A system that combines frequent blood sugar measurements with software that varies the rate at which insulin is pumped into the body can significantly improve glucose control in type 1 diabetics, researchers say.
Their two 12-week studies in adults and children are the longest trials ever of an artificial pancreas.
More importantly, they were done under real-world conditions, said Aaron J. Kowalski, vice president for research at JDRF, formerly the Juvenile Diabetes Research Foundation, which helped sponsor the study.
“Many people in the field have seen the potential of the artificial pancreas systems and thought that they could add significant value But we worry about what’s going to really happen when people go out in the real world where you have exercise, you might be golfing all day, eating huge meals, and drinking alcohol. What are the risks of doing this?” Kowalski said.
The new results “provide a bedrock showing that it actually works,” he said. “It’s not only not risky, it’s less risky than what diabetics are doing now, where control is not great. We’ve now put people in the real world for a decently-long period of time and compared them to the best in class standard of care, and it’s out-performed it. It fact, it outperformed it quite well.”
The trials are described in one paper in the New England Journal of Medicine and were reported at the European Association for the Study of Diabetes Annual Meeting in Stockholm.
All the volunteers were fitted with both a glucose sensor and an insulin pump.
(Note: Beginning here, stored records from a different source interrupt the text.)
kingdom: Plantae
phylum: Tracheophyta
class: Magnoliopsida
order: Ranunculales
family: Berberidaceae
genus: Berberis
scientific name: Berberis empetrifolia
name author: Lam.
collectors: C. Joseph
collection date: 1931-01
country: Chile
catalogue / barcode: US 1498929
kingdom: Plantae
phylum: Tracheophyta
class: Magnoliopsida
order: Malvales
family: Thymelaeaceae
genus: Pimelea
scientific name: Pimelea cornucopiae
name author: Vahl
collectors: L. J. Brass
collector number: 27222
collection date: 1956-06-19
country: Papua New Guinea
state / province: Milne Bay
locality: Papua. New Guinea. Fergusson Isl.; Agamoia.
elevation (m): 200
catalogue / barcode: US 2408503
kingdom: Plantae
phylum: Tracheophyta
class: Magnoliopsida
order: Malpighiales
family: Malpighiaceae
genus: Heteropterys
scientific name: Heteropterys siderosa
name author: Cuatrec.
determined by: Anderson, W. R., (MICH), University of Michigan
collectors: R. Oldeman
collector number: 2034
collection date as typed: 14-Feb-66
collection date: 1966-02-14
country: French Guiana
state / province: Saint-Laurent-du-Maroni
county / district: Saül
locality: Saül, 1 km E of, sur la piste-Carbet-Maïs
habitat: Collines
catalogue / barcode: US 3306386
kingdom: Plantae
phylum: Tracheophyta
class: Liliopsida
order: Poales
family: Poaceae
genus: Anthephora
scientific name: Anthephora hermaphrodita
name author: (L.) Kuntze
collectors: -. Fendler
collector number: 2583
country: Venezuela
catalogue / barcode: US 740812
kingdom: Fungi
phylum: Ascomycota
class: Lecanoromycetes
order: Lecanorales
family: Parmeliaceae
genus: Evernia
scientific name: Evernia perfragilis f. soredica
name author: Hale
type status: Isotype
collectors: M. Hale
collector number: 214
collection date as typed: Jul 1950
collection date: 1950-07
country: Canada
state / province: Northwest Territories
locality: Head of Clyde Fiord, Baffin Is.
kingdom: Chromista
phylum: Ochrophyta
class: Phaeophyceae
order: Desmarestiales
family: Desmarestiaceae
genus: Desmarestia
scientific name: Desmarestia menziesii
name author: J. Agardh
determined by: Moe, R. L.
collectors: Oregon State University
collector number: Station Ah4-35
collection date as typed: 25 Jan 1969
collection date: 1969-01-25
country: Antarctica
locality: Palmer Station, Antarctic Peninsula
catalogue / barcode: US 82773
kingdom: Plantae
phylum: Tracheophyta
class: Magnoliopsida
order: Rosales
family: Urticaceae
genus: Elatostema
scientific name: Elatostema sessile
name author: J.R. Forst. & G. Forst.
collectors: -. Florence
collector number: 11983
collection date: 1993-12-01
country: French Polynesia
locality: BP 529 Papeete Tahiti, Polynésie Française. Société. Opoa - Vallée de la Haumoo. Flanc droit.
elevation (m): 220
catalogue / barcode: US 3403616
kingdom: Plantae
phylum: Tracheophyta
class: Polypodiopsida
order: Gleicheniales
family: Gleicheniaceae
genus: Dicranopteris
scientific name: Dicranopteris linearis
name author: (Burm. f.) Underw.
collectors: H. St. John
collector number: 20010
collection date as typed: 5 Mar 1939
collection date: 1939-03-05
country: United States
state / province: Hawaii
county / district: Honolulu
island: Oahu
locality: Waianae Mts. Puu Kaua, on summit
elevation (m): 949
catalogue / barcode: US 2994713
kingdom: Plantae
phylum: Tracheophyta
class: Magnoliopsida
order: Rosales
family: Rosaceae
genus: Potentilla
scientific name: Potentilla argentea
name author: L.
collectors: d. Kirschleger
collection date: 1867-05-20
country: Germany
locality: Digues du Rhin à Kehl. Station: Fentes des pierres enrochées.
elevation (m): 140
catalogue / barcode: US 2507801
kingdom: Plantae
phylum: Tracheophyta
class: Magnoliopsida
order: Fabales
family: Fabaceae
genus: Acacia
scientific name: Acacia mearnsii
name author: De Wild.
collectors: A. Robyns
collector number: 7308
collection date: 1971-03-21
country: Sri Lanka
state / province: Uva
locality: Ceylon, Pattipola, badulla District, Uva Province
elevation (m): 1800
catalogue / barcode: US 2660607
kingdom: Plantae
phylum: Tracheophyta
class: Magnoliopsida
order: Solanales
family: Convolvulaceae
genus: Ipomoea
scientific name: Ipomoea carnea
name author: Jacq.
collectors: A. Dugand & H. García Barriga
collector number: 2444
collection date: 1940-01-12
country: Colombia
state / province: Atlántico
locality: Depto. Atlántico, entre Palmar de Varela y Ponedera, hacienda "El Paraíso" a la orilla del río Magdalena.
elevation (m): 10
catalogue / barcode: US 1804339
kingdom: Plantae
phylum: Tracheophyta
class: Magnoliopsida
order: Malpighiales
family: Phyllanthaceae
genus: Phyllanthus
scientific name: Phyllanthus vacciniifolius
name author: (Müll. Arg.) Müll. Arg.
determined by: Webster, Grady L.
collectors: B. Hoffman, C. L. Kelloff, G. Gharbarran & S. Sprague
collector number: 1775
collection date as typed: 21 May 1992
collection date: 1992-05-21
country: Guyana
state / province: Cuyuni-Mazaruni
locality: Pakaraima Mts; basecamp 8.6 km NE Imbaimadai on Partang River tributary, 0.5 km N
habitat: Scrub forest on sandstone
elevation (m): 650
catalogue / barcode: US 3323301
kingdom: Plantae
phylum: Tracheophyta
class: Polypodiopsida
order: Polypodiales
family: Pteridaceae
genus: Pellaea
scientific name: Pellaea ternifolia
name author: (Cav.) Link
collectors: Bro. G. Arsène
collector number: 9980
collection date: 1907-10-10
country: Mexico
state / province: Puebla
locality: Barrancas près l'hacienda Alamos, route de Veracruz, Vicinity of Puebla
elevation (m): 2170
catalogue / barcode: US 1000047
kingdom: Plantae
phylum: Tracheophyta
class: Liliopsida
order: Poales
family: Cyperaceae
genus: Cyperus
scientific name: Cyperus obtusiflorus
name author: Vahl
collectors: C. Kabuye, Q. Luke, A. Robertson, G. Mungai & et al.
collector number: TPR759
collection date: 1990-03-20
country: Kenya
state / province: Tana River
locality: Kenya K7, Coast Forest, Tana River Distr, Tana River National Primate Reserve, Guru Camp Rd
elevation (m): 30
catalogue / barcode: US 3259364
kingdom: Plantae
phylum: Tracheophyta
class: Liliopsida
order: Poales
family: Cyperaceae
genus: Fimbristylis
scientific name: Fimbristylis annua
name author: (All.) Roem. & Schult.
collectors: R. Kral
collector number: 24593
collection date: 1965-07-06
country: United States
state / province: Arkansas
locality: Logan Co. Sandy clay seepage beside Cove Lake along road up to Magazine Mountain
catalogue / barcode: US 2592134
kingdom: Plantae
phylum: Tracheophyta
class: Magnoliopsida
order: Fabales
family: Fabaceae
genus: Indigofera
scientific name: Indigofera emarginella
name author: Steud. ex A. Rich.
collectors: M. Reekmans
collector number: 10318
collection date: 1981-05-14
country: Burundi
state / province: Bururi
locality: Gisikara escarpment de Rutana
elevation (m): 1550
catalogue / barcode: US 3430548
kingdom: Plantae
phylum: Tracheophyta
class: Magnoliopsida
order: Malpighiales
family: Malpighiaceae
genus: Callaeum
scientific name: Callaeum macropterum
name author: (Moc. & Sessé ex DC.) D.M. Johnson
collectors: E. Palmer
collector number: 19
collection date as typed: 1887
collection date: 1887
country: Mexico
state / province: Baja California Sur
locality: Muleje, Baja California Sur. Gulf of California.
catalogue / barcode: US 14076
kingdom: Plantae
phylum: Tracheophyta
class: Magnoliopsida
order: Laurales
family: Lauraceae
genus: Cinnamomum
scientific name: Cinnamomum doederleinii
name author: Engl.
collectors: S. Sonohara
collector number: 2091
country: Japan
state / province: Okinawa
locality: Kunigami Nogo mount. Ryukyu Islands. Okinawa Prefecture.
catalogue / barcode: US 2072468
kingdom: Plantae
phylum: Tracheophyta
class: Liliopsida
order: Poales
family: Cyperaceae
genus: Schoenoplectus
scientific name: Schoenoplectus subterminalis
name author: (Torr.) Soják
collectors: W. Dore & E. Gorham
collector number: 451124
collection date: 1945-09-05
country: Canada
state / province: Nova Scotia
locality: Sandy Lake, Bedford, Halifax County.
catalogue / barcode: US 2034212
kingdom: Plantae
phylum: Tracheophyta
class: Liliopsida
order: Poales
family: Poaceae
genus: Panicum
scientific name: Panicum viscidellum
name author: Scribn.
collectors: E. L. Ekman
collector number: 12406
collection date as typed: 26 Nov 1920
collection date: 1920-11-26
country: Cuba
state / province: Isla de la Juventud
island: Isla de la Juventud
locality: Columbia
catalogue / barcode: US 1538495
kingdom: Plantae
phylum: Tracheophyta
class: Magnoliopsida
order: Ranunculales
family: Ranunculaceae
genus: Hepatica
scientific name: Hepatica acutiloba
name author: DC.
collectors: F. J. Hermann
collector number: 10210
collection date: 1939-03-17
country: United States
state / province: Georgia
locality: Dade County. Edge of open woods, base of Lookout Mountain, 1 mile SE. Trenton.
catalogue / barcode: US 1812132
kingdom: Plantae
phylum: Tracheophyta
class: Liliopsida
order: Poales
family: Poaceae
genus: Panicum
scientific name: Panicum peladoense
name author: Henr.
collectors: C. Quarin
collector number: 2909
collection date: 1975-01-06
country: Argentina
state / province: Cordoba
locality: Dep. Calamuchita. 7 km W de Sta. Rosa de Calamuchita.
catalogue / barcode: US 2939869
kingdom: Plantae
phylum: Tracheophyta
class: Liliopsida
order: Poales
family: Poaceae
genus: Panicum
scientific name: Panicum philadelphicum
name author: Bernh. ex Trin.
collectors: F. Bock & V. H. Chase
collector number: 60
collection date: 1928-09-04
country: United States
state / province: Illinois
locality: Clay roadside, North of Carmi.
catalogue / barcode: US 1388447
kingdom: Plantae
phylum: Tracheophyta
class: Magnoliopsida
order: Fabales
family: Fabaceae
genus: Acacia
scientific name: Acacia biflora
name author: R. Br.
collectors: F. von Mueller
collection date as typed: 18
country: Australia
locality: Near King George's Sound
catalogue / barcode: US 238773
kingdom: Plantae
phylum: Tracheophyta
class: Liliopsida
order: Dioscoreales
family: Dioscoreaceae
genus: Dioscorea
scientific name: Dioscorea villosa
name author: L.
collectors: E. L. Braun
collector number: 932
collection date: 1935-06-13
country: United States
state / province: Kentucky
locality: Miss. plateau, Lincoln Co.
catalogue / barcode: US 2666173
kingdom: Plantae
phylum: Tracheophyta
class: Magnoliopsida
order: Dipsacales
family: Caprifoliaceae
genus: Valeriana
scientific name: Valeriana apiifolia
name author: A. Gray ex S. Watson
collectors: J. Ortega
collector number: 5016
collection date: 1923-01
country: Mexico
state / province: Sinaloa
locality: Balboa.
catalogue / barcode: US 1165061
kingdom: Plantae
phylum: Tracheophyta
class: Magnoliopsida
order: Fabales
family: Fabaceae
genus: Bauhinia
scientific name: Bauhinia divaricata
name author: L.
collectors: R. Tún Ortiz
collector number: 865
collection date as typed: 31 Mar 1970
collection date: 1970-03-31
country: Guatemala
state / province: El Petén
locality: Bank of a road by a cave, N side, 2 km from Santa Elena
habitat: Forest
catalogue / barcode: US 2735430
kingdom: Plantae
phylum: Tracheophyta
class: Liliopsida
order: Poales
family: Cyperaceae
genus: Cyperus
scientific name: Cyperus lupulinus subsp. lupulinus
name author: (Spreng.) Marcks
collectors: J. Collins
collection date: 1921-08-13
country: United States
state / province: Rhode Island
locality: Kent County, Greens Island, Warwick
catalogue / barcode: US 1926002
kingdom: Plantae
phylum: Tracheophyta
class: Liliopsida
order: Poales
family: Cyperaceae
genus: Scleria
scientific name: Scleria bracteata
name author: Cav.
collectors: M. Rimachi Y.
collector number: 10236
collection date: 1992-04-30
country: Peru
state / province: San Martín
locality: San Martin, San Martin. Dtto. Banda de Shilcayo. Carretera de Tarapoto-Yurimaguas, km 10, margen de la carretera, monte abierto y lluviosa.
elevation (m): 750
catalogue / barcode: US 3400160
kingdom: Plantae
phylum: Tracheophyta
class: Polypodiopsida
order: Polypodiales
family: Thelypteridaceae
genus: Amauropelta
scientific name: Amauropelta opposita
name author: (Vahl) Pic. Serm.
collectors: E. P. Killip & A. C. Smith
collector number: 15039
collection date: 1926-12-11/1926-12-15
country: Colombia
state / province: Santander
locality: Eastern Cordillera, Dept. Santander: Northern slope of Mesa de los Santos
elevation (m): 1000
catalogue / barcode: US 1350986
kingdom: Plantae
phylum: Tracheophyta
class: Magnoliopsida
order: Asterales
Sometimes they made their own decisions about when to receive insulin. During the remaining time, the computer program automatically calculated an appropriate amount of insulin and, every 12 minutes, wirelessly told the insulin pump how much to release into the body.
In the study of 33 adults, glucose stayed in the target range of 70 to 180 milligrams per deciliter 68 percent of the time when the software controlled the release, versus 57 percent of the time when the volunteers controlled their insulin release.
The improvement was most pronounced at night, when levels were in the normal range 59 percent of the time versus 29 percent without using the software. The adult study participants lived in the U.K., Germany and Austria.
The 25 children and adolescents in the companion study – all in the U.K. – only used the experimental system at night after their evening meal, turning it off before breakfast. Glucose stayed in the target range of 70 to 145 mg/dl 60 percent of the time with the system and 34 percent of the time when the insulin infusions weren’t automatic.
The benefits of tighter nighttime control seemed to carry over to the day as well, said the research team, led by Dr. Hood Thabit of the University of Cambridge.
One adult had an episode of low blood sugar, or hypoglycemia, because the battery on the system ran low. One adolescent had two episodes of hypoglycemic seizures, but the artificial pancreas, called the “closed-loop system” by the researchers, was not turned on at the time.
“We found that extended use of a closed-loop system at home over a period of 12 weeks during free daily living without close supervision is feasible in adults, children, and adolescents with type 1 diabetes,” they said. “Improvements in glucose control and reductions in the burden of hypoglycemia were observed.”